塔灵沉默计算片刻:“可行。需精确控制能量输出与释放点,消耗能量约百分之零点五。可尝试。”
“目标,塔外东南方向一百二十丈,地面下三丈处。准备!”刘镇南通过塔灵的基础探查,锁定了冷无尘所在的大致方位。他不需要精确命中,只要在那附近引发地气紊乱,干扰其施咒过程即可。
“能量调动中……释放!”
塔楼基座,那条刚刚修复的次级能量管线微微一震,一股凝练却混乱的地脉精气被引导而出,顺着塔楼与地脉的联系,如同地底暗流,瞬间涌向刘镇南指定的位置。
塔外,正全神贯注勾勒血色符文到最后关头的冷无尘,忽然觉得脚下地面微微一震,一股极其混乱、暴躁的地气毫无征兆地从地底喷涌而出!虽然强度不大,却恰好冲散了他面前小鼎中凝聚的阴煞血气,更让他心神一乱,指尖精血一偏,骨牌上那即将完成的血色符文骤然扭曲,光芒乱闪!
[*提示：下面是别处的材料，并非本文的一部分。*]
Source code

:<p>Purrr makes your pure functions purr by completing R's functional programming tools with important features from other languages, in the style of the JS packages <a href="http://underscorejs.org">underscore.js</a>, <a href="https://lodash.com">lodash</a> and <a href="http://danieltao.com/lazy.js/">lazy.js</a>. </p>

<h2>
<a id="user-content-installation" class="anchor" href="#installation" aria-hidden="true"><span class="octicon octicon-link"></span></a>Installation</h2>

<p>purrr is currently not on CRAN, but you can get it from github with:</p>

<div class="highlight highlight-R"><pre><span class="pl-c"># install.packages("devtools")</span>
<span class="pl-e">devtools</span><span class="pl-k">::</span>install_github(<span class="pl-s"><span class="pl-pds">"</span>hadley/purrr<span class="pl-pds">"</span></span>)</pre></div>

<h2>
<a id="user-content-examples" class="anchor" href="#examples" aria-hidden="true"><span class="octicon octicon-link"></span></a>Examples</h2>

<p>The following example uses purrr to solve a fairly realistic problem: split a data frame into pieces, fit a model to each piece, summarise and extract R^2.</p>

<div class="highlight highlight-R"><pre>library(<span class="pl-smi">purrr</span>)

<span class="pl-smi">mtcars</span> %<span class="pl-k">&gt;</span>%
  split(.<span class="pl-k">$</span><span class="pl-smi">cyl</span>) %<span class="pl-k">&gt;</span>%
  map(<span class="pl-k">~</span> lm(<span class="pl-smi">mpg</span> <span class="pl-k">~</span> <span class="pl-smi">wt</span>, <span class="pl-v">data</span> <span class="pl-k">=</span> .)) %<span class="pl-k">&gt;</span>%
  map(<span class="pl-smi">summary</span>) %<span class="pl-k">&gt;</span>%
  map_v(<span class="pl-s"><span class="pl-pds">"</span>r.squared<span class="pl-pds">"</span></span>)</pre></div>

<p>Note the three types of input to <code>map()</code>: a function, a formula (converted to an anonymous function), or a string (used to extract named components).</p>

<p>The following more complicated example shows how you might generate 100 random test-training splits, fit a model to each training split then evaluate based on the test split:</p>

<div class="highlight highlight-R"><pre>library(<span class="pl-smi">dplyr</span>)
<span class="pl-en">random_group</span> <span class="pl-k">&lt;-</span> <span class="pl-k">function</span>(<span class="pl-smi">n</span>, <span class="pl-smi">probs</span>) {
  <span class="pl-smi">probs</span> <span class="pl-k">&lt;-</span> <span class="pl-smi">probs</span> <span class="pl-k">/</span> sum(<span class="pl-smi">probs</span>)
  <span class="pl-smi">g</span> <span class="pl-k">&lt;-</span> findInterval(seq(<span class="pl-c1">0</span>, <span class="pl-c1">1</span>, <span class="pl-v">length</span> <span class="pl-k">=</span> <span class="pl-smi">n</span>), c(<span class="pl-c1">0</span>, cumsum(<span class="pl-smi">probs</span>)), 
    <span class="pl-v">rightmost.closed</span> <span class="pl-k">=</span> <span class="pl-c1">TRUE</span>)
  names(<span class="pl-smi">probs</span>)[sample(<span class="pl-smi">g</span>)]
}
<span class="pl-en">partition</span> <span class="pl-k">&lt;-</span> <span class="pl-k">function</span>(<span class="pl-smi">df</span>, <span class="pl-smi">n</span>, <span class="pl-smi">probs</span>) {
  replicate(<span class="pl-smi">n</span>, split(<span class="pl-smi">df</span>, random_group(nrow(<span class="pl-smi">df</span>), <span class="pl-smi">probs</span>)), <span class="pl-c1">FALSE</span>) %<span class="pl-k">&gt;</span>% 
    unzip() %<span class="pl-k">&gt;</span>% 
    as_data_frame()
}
“噗!”冷无尘受到咒法反噬,猛地喷出一大口鲜血,脸色瞬间灰败,手中骨牌“咔嚓”一声出现道道裂痕,其上的阴魂嘶嚎声也戛然而止。他耗费巨大代价、即将完成的“九子母阴魂咒”,竟在最后关头被这莫名其妙的地气紊乱给硬生生打断了!
“啊——!是谁?!到底是谁?!”冷无尘目眦欲裂,状若疯魔,死死盯着镇脉塔,眼中是滔天的恨意和一丝惊疑。他不相信这是巧合!是塔内那小子?他怎么可能做到?难道这塔楼还能助他操控地脉?
咒术反噬让他受伤不轻,神魂受创,短期内再也无法施展如此恶毒的咒法。他恨恨地盯着沉寂的塔楼,又看了一眼手中裂开的骨牌,眼中闪过怨毒、不甘,还有一丝难以察觉的忌惮。这塔楼,还有塔内那小子,比他想象的还要棘手诡异。
他服下几颗丹药,脸色阴晴不定地调息起来,暂时停止了攻击,但目光始终未离塔楼。他在等,等楚师兄回来,或者,等塔内的人出来。
塔内,刘镇南通过塔灵感知到外面诅咒波动骤然减弱、消散,以及冷无尘那暴怒的气息,心中微微一松。干扰成功,至少暂时解除了咒术的威胁。但他知道,这只是权宜之计。冷无尘未退,楚姓修士去向不明,真正的危机并未过去。
他看了一眼依旧在深度疗伤、气息平稳回升的林清雪,又感受了一下自身在“地脉镇魂”状态下的稳固心神,缓缓闭上了眼睛。他需要利用这难得的喘息之机,在维持防御的同时,尝试进一步修炼那“星尘力”,并继续从玉简中寻找可能的机会。《鸿蒙天仙诀》的经文在心间缓缓流淌,与地脉的厚重、星辉的清冷渐渐交融。
然而,他并不知道,在遗迹深处,离开许久的楚姓修士,此刻正站在一片坍塌大半的古老宫殿废墟前,手中托着那面“窥虚镜”,镜面光影变幻,最终定格在一幅残缺的壁画上。壁画描绘的,正是这座“镇脉塔”,以及塔底深处,一个被重重锁链和符文禁锢的、模糊的暗影。楚姓修士看着壁画旁几行古老的警示铭文,眼中精光爆闪,脸上缓缓浮现出一抹奇异而冰冷的笑容。
“原来如此……‘镇脉塔’,镇封的原来是‘它’……这下,有意思了。”他低声自语,收起铜镜,转身,再次看向镇脉塔的方向,目光中已无之前的忌惮与犹豫,只剩下一种猎人看到猎物落入陷阱般的从容与算计。